ICLE on Insurance Regulation in California

National Law Review View Original Source

An ICLE white paper on California’s Prop 103 system of insurance regulation was cited by National Review in a story about the state’s insurance market. You can read the full piece here.

Proposition 103 is responsible for a lot of California’s insurance regulatory regime. Lars Powell, R. J. Lehmann, and Ian Adams wrote a paper about Prop 103 for the International Center for Law and Economics (ICLE) in 2023. They trace the proposition’s origins to a 1979 California supreme court case that allowed third parties to bring legal action against insurance companies. That decision was a bonanza for trial lawyers, and the proliferation of lawsuits against California insurance companies forced them to raise rates significantly in the 1980s.

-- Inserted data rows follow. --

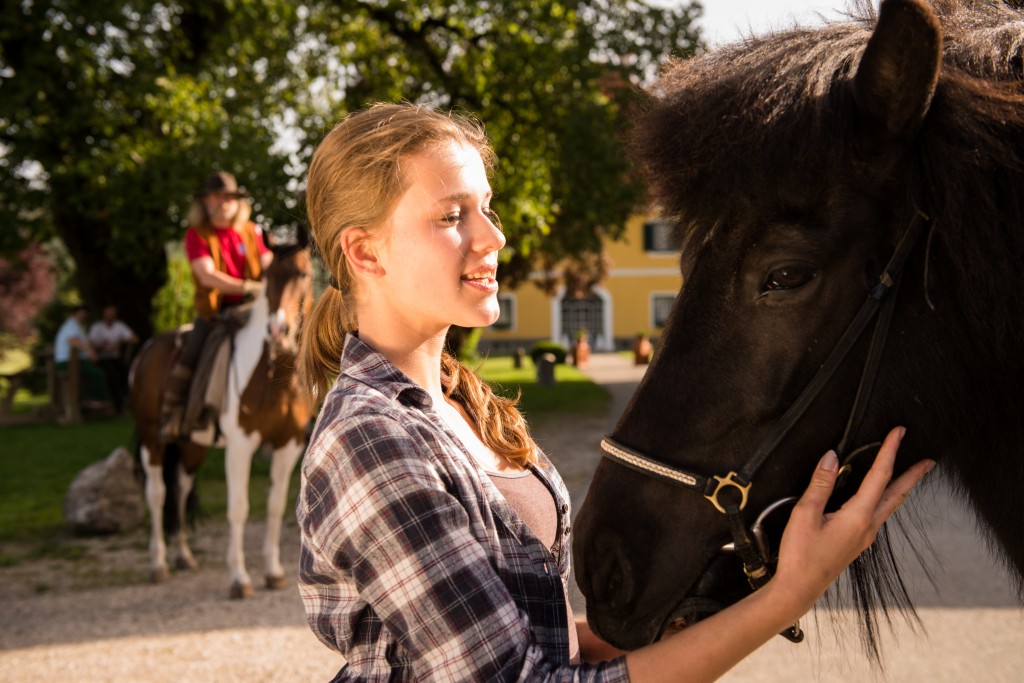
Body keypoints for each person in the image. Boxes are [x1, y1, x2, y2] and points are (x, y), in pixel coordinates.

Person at [294, 103, 935, 681]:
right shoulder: (369, 438)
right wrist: (787, 597)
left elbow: (530, 644)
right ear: (365, 252)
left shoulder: (464, 405)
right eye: (451, 215)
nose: (493, 237)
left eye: (486, 208)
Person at [159, 171, 274, 441]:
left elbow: (268, 261)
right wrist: (246, 286)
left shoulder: (253, 231)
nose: (223, 202)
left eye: (228, 197)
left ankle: (300, 412)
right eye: (216, 197)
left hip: (254, 308)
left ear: (237, 202)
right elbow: (206, 275)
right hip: (216, 312)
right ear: (205, 202)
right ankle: (173, 413)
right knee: (193, 350)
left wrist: (272, 278)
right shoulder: (197, 235)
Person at [54, 305, 110, 411]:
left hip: (76, 361)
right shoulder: (71, 326)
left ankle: (92, 399)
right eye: (81, 315)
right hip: (69, 362)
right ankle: (93, 399)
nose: (83, 317)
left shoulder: (77, 327)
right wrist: (89, 351)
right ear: (74, 314)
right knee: (97, 373)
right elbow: (73, 340)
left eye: (85, 315)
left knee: (98, 371)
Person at [88, 305, 138, 413]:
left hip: (115, 357)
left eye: (112, 313)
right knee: (112, 375)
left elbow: (134, 339)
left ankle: (128, 400)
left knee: (128, 372)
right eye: (107, 313)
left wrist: (120, 342)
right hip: (102, 358)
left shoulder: (119, 326)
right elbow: (90, 343)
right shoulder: (97, 327)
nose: (109, 316)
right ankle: (117, 404)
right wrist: (100, 345)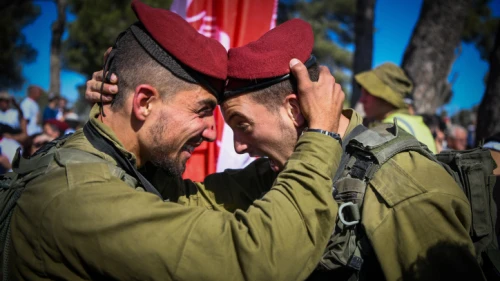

…Perhaps the craziest part of Prop 103 is that it included a provision that makes it extremely hard to amend. Any change to Prop 103 must be approved by a two-thirds majority in both houses of the California Legislature and must “further its purposes,” which is subject to judicial review. “Much has changed in the world, and in California’s insurance industry, since the passage of Prop 103, but the lion’s share of the law remains as it was in 1988,” the ICLE paper says.

One of those things that has improved since 1988 is statistical modeling of wildfire risk. Because that technology basically did not exist in 1988, it is not included in California’s insurance regulatory regime. California’s insurance authorities have in the past few years begun to incorporate some aspects of wildfire catastrophe modeling, but it is still not allowed to be used as justification for rate-hike requests. “This has essentially meant that California—a state that has long prided itself as being on the leading edge when it comes to its response to climate change—is effectively telling insurers to ignore the science,” the paper says.

…“Oh, those greedy insurance companies are made of money, they can eat the losses,” some might think. The ICLE paper shows that from 1991 to 2016, California homeowners insurers made total cumulative profits of $10.2 billion. But in 2017 and 2018, they lost a total of $20 billion from wildfires. If an entire industry can lose twice as much money in two years as it made in total the 25 years prior, that’s not going to be sustainable.